WORK TO BE COMPLETED » Please restate the data word for word.

++++ DATASET RECORDS

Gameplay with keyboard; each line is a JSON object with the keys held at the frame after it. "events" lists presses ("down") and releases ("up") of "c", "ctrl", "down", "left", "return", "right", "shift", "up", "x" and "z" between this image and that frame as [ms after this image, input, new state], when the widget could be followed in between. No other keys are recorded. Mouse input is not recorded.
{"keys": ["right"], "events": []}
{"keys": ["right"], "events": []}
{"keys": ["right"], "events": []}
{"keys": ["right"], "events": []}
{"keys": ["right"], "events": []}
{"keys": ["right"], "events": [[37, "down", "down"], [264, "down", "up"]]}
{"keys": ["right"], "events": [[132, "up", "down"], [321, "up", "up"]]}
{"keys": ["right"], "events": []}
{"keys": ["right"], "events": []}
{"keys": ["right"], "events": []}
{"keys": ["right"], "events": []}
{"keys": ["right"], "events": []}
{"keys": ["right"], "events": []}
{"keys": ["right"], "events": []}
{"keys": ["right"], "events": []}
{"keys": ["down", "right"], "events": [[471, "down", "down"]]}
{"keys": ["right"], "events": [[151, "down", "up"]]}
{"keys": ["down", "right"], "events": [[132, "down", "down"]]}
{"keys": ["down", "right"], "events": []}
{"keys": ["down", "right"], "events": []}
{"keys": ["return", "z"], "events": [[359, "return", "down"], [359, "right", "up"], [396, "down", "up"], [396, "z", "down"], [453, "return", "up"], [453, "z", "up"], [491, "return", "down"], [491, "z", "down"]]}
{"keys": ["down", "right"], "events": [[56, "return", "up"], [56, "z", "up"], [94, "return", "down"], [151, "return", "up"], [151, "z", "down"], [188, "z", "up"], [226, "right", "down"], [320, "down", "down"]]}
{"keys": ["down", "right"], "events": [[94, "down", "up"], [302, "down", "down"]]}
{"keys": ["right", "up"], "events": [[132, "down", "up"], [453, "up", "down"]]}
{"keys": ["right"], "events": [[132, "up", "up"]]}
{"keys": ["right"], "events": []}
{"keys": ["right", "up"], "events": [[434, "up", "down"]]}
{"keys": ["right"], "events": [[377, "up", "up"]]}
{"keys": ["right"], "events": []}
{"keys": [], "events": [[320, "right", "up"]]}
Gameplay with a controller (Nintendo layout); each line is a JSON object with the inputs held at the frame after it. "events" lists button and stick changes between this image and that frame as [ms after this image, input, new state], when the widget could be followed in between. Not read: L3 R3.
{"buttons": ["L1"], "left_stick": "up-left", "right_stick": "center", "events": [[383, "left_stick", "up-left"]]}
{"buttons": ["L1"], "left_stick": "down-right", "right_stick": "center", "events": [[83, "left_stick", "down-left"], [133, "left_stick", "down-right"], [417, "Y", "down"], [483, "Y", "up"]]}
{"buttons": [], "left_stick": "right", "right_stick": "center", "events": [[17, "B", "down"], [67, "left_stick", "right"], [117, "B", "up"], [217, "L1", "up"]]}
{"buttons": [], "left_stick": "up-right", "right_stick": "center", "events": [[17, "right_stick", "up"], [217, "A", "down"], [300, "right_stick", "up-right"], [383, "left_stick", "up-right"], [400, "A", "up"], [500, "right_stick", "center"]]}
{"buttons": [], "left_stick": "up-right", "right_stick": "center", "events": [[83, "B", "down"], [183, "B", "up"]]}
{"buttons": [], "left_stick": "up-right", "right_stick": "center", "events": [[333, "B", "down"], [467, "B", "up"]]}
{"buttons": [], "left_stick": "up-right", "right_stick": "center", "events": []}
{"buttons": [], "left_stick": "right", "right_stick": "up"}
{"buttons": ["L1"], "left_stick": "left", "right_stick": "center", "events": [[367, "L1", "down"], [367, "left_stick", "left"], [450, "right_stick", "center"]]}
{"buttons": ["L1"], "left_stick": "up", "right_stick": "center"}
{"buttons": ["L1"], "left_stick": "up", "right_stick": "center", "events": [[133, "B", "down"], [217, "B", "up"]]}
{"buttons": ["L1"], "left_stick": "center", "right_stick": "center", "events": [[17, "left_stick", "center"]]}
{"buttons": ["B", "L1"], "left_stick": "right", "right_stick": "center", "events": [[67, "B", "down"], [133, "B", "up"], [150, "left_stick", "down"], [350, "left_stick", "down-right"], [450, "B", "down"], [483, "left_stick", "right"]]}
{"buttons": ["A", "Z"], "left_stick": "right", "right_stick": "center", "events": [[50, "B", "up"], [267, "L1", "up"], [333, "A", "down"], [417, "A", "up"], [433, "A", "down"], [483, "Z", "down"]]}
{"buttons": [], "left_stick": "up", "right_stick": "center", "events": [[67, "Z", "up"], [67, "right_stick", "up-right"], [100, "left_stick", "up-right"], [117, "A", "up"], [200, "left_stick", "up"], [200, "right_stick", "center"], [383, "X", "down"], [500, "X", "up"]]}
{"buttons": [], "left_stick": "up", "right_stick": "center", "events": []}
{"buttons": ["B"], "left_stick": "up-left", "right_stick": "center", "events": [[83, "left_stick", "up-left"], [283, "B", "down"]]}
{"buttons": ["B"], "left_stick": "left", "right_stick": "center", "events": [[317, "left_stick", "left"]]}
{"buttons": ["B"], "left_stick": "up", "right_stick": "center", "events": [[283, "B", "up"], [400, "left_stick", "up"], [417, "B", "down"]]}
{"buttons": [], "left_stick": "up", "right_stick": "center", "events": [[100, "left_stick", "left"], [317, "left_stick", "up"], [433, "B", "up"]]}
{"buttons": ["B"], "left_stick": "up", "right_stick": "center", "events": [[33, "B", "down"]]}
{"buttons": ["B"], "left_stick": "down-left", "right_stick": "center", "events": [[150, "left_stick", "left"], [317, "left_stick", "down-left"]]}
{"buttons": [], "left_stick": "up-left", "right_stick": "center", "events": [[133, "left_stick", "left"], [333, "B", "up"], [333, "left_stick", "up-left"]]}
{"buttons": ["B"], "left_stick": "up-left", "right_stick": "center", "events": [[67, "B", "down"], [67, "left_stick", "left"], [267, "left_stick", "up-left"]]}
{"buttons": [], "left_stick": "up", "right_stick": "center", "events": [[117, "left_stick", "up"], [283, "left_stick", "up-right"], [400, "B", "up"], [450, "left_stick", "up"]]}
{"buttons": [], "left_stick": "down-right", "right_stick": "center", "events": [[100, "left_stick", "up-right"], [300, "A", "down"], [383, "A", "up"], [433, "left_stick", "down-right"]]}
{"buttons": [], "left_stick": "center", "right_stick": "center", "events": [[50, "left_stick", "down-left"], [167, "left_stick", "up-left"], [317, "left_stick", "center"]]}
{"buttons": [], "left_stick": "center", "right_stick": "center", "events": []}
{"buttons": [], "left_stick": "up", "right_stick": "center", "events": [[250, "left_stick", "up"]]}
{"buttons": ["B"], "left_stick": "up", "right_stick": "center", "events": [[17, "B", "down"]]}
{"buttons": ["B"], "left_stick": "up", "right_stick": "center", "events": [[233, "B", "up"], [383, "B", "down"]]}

++++++++

SOLUTION FOR THIS EXERCISE »
Gameplay with keyboard; each line is a JSON object with the keys held at the frame after it. "events" lists presses ("down") and releases ("up") of "c", "ctrl", "down", "left", "return", "right", "shift", "up", "x" and "z" between this image and that frame as [ms after this image, input, new state], when the widget could be followed in between. No other keys are recorded. Mouse input is not recorded.
{"keys": ["right"], "events": []}
{"keys": ["right"], "events": []}
{"keys": ["right"], "events": []}
{"keys": ["right"], "events": []}
{"keys": ["right"], "events": []}
{"keys": ["right"], "events": [[37, "down", "down"], [264, "down", "up"]]}
{"keys": ["right"], "events": [[132, "up", "down"], [321, "up", "up"]]}
{"keys": ["right"], "events": []}
{"keys": ["right"], "events": []}
{"keys": ["right"], "events": []}
{"keys": ["right"], "events": []}
{"keys": ["right"], "events": []}
{"keys": ["right"], "events": []}
{"keys": ["right"], "events": []}
{"keys": ["right"], "events": []}
{"keys": ["down", "right"], "events": [[471, "down", "down"]]}
{"keys": ["right"], "events": [[151, "down", "up"]]}
{"keys": ["down", "right"], "events": [[132, "down", "down"]]}
{"keys": ["down", "right"], "events": []}
{"keys": ["down", "right"], "events": []}
{"keys": ["return", "z"], "events": [[359, "return", "down"], [359, "right", "up"], [396, "down", "up"], [396, "z", "down"], [453, "return", "up"], [453, "z", "up"], [491, "return", "down"], [491, "z", "down"]]}
{"keys": ["down", "right"], "events": [[56, "return", "up"], [56, "z", "up"], [94, "return", "down"], [151, "return", "up"], [151, "z", "down"], [188, "z", "up"], [226, "right", "down"], [320, "down", "down"]]}
{"keys": ["down", "right"], "events": [[94, "down", "up"], [302, "down", "down"]]}
{"keys": ["right", "up"], "events": [[132, "down", "up"], [453, "up", "down"]]}
{"keys": ["right"], "events": [[132, "up", "up"]]}
{"keys": ["right"], "events": []}
{"keys": ["right", "up"], "events": [[434, "up", "down"]]}
{"keys": ["right"], "events": [[377, "up", "up"]]}
{"keys": ["right"], "events": []}
{"keys": [], "events": [[320, "right", "up"]]}
Gameplay with a controller (Nintendo layout); each line is a JSON object with the inputs held at the frame after it. "events" lists button and stick changes between this image and that frame as [ms after this image, input, new state], when the widget could be followed in between. Not read: L3 R3.
{"buttons": ["L1"], "left_stick": "up-left", "right_stick": "center", "events": [[383, "left_stick", "up-left"]]}
{"buttons": ["L1"], "left_stick": "down-right", "right_stick": "center", "events": [[83, "left_stick", "down-left"], [133, "left_stick", "down-right"], [417, "Y", "down"], [483, "Y", "up"]]}
{"buttons": [], "left_stick": "right", "right_stick": "center", "events": [[17, "B", "down"], [67, "left_stick", "right"], [117, "B", "up"], [217, "L1", "up"]]}
{"buttons": [], "left_stick": "up-right", "right_stick": "center", "events": [[17, "right_stick", "up"], [217, "A", "down"], [300, "right_stick", "up-right"], [383, "left_stick", "up-right"], [400, "A", "up"], [500, "right_stick", "center"]]}
{"buttons": [], "left_stick": "up-right", "right_stick": "center", "events": [[83, "B", "down"], [183, "B", "up"]]}
{"buttons": [], "left_stick": "up-right", "right_stick": "center", "events": [[333, "B", "down"], [467, "B", "up"]]}
{"buttons": [], "left_stick": "up-right", "right_stick": "center", "events": []}
{"buttons": [], "left_stick": "right", "right_stick": "up"}
{"buttons": ["L1"], "left_stick": "left", "right_stick": "center", "events": [[367, "L1", "down"], [367, "left_stick", "left"], [450, "right_stick", "center"]]}
{"buttons": ["L1"], "left_stick": "up", "right_stick": "center"}
{"buttons": ["L1"], "left_stick": "up", "right_stick": "center", "events": [[133, "B", "down"], [217, "B", "up"]]}
{"buttons": ["L1"], "left_stick": "center", "right_stick": "center", "events": [[17, "left_stick", "center"]]}
{"buttons": ["B", "L1"], "left_stick": "right", "right_stick": "center", "events": [[67, "B", "down"], [133, "B", "up"], [150, "left_stick", "down"], [350, "left_stick", "down-right"], [450, "B", "down"], [483, "left_stick", "right"]]}
{"buttons": ["A", "Z"], "left_stick": "right", "right_stick": "center", "events": [[50, "B", "up"], [267, "L1", "up"], [333, "A", "down"], [417, "A", "up"], [433, "A", "down"], [483, "Z", "down"]]}
{"buttons": [], "left_stick": "up", "right_stick": "center", "events": [[67, "Z", "up"], [67, "right_stick", "up-right"], [100, "left_stick", "up-right"], [117, "A", "up"], [200, "left_stick", "up"], [200, "right_stick", "center"], [383, "X", "down"], [500, "X", "up"]]}
{"buttons": [], "left_stick": "up", "right_stick": "center", "events": []}
{"buttons": ["B"], "left_stick": "up-left", "right_stick": "center", "events": [[83, "left_stick", "up-left"], [283, "B", "down"]]}
{"buttons": ["B"], "left_stick": "left", "right_stick": "center", "events": [[317, "left_stick", "left"]]}
{"buttons": ["B"], "left_stick": "up", "right_stick": "center", "events": [[283, "B", "up"], [400, "left_stick", "up"], [417, "B", "down"]]}
{"buttons": [], "left_stick": "up", "right_stick": "center", "events": [[100, "left_stick", "left"], [317, "left_stick", "up"], [433, "B", "up"]]}
{"buttons": ["B"], "left_stick": "up", "right_stick": "center", "events": [[33, "B", "down"]]}
{"buttons": ["B"], "left_stick": "down-left", "right_stick": "center", "events": [[150, "left_stick", "left"], [317, "left_stick", "down-left"]]}
{"buttons": [], "left_stick": "up-left", "right_stick": "center", "events": [[133, "left_stick", "left"], [333, "B", "up"], [333, "left_stick", "up-left"]]}
{"buttons": ["B"], "left_stick": "up-left", "right_stick": "center", "events": [[67, "B", "down"], [67, "left_stick", "left"], [267, "left_stick", "up-left"]]}
{"buttons": [], "left_stick": "up", "right_stick": "center", "events": [[117, "left_stick", "up"], [283, "left_stick", "up-right"], [400, "B", "up"], [450, "left_stick", "up"]]}
{"buttons": [], "left_stick": "down-right", "right_stick": "center", "events": [[100, "left_stick", "up-right"], [300, "A", "down"], [383, "A", "up"], [433, "left_stick", "down-right"]]}
{"buttons": [], "left_stick": "center", "right_stick": "center", "events": [[50, "left_stick", "down-left"], [167, "left_stick", "up-left"], [317, "left_stick", "center"]]}
{"buttons": [], "left_stick": "center", "right_stick": "center", "events": []}
{"buttons": [], "left_stick": "up", "right_stick": "center", "events": [[250, "left_stick", "up"]]}
{"buttons": ["B"], "left_stick": "up", "right_stick": "center", "events": [[17, "B", "down"]]}
{"buttons": ["B"], "left_stick": "up", "right_stick": "center", "events": [[233, "B", "up"], [383, "B", "down"]]}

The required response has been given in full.